» SOURCE MATERIAL
╔══

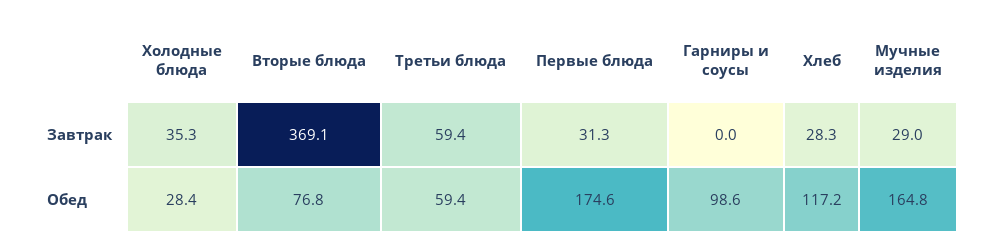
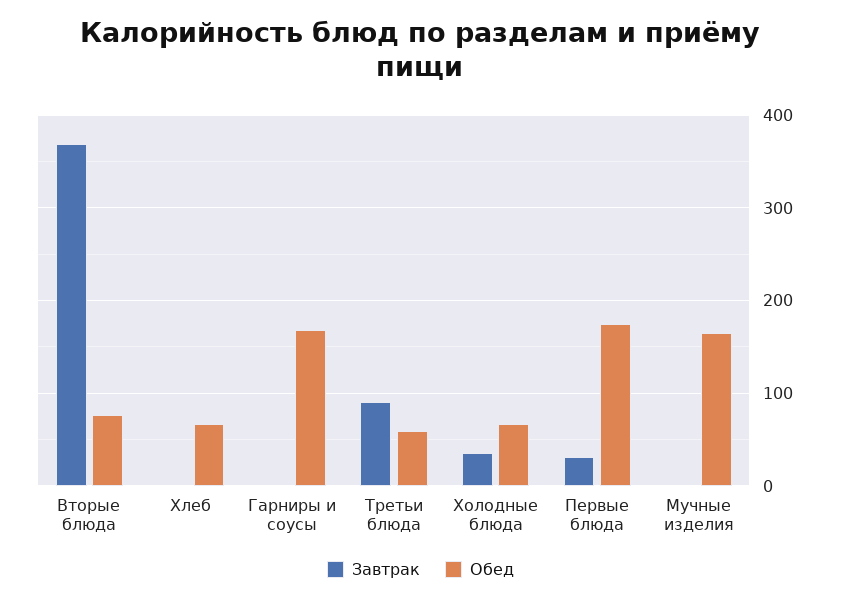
Завтрак, Третьи блюда: 59.4 -> 90
Завтрак, Хлеб: 28.3 -> 0
Завтрак, Мучные изделия: 29 -> 0
Обед, Холодные блюда: 28.4 -> 70
Обед, Гарниры и соусы: 98.6 -> 170
Обед, Хлеб: 117.2 -> 70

╚══

» TASK BRIEF
Repeat every entry above word for word, and include no pictures.

» COMPLETED TASK
Завтрак, Третьи блюда: 59.4 -> 90
Завтрак, Хлеб: 28.3 -> 0
Завтрак, Мучные изделия: 29 -> 0
Обед, Холодные блюда: 28.4 -> 70
Обед, Гарниры и соусы: 98.6 -> 170
Обед, Хлеб: 117.2 -> 70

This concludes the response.